En 1973, en el seno de la juventud arnedana y de la propia Asociación Sendero surgió la idea de crear una peña festiva según el modelo sanferminero. Existía una peña tradicional, la Peña Tao, que animaba la fiesta con clásicos pasacalles en la “subida” y “bajada” de la Plaza de Toros desde su sede social. Pero se creía que “había que sacar más tiempo la música a la calle”, empezando por la medianoche, espacio de tiempo vacío entre las dos sesiones de baile de Sendero Club.

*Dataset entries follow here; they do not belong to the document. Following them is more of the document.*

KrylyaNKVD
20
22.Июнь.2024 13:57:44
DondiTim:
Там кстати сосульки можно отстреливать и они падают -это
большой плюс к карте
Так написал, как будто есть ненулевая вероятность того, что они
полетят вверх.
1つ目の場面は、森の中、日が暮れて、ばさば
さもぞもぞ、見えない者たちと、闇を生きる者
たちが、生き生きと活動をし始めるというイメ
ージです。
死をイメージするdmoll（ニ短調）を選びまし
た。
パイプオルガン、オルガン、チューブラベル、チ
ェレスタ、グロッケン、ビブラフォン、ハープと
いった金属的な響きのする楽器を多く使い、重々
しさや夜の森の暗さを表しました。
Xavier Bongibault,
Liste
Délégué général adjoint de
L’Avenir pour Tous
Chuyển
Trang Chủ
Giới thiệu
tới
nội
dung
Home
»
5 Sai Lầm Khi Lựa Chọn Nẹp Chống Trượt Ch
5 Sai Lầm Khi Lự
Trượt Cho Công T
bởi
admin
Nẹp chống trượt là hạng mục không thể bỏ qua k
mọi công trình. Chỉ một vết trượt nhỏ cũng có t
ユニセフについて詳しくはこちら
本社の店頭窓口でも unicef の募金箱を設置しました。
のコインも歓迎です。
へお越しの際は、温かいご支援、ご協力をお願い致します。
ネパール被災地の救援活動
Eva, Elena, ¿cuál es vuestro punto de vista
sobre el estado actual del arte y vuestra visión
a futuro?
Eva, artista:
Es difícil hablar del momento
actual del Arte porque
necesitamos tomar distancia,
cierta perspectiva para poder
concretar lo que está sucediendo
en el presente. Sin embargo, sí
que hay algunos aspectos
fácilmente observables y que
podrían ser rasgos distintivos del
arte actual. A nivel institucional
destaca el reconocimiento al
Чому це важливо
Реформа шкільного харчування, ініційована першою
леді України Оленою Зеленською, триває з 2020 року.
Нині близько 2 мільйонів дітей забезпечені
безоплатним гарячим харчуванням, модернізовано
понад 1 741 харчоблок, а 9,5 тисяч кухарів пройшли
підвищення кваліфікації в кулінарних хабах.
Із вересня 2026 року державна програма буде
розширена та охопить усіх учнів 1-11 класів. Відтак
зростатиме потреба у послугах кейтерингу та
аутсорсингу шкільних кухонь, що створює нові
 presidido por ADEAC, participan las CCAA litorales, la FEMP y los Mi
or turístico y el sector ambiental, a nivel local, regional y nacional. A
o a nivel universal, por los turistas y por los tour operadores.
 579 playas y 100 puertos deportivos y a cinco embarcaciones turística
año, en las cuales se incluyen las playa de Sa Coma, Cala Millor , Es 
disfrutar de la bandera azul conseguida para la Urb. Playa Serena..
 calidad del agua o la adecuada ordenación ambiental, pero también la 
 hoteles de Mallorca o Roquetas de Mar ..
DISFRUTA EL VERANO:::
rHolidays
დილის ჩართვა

Un grupo de jóvenes, socios de Sendero, solicitaron a la Junta Directiva de la Asociación que entre las actividades a programar para esas fiestas  de 1973 se contemplara la posibilidad de que una charanga animase las calles en ese espacio de tiempo. La idea fue muy bien vista y se aprobó la propuesta. La organización de ese acto recayó en manos de los mismos jóvenes que la habían ideado. El éxito de aquel pasacalles fue comentado por toda la ciudad y animó todavía más a los jóvenes precursores para ir más lejos. Además se observó cómo el acto servía para reunir a personas de diferentes cuadrillas, con lo que se veía la posibilidad de crear una “supercuadrilla”.
 
La charanga de 1973 fue el embrión de una pequeña asociación de 36 jóvenes de Arnedo, nacidos en torno a mediados de los cincuenta, que comenzó a reunirse a partir de entonces, una juventud que presentaba unas inquietudes asociativas propias de una sociedad en tránsito hacia el modelo de vida de Europa Occidental. Se establecían relaciones de compañerismo y camaradería, y el ansia juvenil de desarrollo personal se veía posibilitado en un ámbito más libre que el de la familia y más amplio que el de la cuadrilla.
A principios de verano de 1974, en una de aquellas reuniones en los merenderos del Río Cidacos en torno al tradicional “rancho”, se planteará la cuestión de las próximas fiestas patronales y se recordará el éxito de la salida nocturna del año anterior.
Allí se decidirá ampliar la animación del pasacalles a todo el día, constituyendo así una auténtica peña festiva.
Así nació la Peña Lubumbas, cuyo nombre proviene de uno de tantos descubrimientos de los jóvenes arnedanos durante sus vacaciones por la costa mediterránea: uno de los combinados de moda de entonces era llamado Lubumba (batido de chocolate con coñac), que por cierto, procede del apellido de un célebre revolucionario de la independencia del Congo: Patrice Lumumba.
 
Las fiestas patronales de 1974 fueron las primeras de la Peña Lubumbas, cuya sede se encontraba en una bodega del “patio Carreto”.